Clinton has a few facts wrong — actually, the article, in The New Yorker, quoted a Clinton campaign source bringing up the Wal-Mart thing. But he’s generally right about those elite types who think Bill embarrassed Hillary one too many times and had to be sent out to the provinces, where he couldn’t do any harm.

But the fact is, at this point in the campaign, these are the most important places in the world for Hillary Clinton. If she is going to do well in North Carolina, if she is going to put a scare in Barack Obama in a state he should win pretty handily, it will be because of Morganton, population 17,310, and a lot of other places like it. So let the commentariat lament, or laugh, about Bill being sent out into the sticks; for Hillary, the sticks are where the votes are. Just look at the electoral map of any state she has won, with Obama winning a few big counties and Hillary Clinton taking the rest.
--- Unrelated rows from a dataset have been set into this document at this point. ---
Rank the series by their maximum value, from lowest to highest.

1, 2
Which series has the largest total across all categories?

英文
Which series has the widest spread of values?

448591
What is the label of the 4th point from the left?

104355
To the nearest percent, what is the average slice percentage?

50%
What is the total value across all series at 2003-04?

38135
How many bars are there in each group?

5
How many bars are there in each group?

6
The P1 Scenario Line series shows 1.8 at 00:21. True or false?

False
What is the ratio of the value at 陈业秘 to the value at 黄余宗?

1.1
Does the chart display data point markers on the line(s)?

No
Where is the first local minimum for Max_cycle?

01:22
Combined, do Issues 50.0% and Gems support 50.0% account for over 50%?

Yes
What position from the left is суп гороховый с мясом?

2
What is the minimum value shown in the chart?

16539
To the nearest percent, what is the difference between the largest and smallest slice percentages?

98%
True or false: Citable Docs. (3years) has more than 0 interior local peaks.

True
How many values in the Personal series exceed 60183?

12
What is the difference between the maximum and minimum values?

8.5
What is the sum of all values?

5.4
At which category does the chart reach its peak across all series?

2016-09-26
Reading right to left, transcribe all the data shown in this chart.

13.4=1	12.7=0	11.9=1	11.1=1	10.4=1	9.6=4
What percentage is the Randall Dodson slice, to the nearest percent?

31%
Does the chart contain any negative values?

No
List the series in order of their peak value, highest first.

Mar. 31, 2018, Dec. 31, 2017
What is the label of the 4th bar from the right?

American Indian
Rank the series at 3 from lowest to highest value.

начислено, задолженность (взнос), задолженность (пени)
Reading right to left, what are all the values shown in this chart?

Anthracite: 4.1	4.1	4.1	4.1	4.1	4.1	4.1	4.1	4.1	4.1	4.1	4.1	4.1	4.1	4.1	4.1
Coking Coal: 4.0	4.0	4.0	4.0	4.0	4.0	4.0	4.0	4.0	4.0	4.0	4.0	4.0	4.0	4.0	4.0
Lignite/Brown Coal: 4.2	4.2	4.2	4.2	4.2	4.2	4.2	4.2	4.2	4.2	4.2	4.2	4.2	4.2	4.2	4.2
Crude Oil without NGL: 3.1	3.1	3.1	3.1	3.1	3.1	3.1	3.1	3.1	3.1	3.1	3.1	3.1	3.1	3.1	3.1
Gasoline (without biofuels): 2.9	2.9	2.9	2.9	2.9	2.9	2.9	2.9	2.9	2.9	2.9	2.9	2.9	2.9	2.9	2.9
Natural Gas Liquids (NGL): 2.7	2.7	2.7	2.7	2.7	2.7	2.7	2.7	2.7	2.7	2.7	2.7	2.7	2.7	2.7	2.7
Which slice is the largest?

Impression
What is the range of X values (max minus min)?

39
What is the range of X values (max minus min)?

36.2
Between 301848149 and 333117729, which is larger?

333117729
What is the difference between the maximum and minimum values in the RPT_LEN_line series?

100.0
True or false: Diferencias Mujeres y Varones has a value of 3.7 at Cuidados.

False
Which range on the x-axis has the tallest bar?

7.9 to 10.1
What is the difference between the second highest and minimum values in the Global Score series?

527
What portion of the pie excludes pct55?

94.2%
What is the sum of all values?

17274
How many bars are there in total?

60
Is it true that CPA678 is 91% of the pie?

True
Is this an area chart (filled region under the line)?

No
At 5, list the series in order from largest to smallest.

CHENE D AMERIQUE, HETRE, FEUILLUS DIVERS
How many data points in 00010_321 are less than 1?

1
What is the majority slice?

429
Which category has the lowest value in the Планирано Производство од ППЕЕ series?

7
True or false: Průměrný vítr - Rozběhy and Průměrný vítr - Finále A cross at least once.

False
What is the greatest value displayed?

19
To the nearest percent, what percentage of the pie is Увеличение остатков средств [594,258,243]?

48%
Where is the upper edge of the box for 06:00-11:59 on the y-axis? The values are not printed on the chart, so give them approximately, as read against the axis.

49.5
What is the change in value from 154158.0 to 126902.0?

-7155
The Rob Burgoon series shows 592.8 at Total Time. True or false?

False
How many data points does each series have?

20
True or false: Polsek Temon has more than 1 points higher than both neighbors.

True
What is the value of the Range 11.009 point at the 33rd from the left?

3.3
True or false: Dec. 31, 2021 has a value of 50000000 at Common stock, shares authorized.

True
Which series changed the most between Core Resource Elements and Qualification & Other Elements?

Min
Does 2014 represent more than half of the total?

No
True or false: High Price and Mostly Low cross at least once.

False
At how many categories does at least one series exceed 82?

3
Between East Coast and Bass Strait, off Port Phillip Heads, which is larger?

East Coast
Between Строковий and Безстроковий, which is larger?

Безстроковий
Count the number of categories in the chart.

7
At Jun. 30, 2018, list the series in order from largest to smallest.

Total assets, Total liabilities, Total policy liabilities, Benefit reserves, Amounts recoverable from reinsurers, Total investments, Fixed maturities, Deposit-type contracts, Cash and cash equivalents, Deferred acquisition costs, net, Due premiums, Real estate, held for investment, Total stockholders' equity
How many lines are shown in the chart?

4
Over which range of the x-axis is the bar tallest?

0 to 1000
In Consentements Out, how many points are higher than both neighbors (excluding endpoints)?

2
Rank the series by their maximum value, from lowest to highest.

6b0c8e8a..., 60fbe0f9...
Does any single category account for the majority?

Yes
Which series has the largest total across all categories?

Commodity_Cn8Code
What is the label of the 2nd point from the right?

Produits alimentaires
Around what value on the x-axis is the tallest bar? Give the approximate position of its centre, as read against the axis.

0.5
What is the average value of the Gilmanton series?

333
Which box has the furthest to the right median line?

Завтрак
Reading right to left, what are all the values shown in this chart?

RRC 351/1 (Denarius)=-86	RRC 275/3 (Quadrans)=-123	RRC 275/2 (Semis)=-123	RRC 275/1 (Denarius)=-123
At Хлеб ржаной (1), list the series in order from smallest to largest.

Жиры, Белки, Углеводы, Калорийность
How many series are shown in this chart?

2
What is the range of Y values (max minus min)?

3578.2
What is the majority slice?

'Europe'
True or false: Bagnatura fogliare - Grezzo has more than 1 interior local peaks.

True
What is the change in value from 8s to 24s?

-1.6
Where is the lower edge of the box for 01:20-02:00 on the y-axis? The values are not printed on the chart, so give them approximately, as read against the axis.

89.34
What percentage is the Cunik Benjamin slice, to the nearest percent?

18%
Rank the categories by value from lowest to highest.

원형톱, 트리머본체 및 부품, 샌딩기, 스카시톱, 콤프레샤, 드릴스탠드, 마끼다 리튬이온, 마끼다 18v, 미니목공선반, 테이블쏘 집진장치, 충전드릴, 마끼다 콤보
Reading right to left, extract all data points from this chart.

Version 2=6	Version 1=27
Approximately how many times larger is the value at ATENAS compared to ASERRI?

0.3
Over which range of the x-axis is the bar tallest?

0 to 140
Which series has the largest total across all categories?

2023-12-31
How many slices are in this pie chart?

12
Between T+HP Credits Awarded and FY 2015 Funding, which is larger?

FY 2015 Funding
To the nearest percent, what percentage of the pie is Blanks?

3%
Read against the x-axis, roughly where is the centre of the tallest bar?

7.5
We started having these front-porch rallies in Pennsylvania, as soon as it got warm enough to do it, Clinton tells the crowd, and in every place I did a front-porch rally, on Election Day, Hillary got more than 60 percent of the vote in those counties. Bill isnt on the outs in the campaign. Hes on the cutting edge.

You can also put aside the conventional wisdom you’ve heard about the former president being rusty. Yes, he was a bit creaky when he first started campaigning for his wife. But now he’s selling the product as slickly as he ever did. And he’s pushing hard. Morganton is his second of six stops today — not counting two morning church visits — in the western part of North Carolina. On Monday, he’ll make nine stops in the east, starting at 7:30 A.M. and ending at 10:00 P.M. Nine events — nine speeches — is a lot for anybody. The Clintons think they are closing fast in this state, and it is Bill who is doing most of the work.

When he was at peak form in his own campaigns, back in the 1990s, Clinton could at times sound like a televangelist. Today, he’s a car salesman — literally. “I grew up in the car business,” Clinton tells the crowd at his first rally of the day, at the train station in Marion, population 4,943.


He mentions his stepfather, Roger Clinton, who sold cars in Arkansas, as he launches into a story about the time two months ago when “Hillary called me and said, ‘Bill, I just met a guy who swears he’s driving a car that gets 100 miles per gallon. I sure would like to talk about it, but I don’t want to be embarrassed. You call him and find out if he’s telling the truth.’ So Clinton, drawing on his life in the car business, checks it out and tells the crowd that it’s all true. The only problem is that batteries for the car cost $10,000. But guess what? “Hillary’s energy plan would give a $10,000 tax credit, dollar for dollar, for everyone who bought one of these plug-in vehicles.” You can get the whole thing at no extra cost! But only if you vote for Hillary.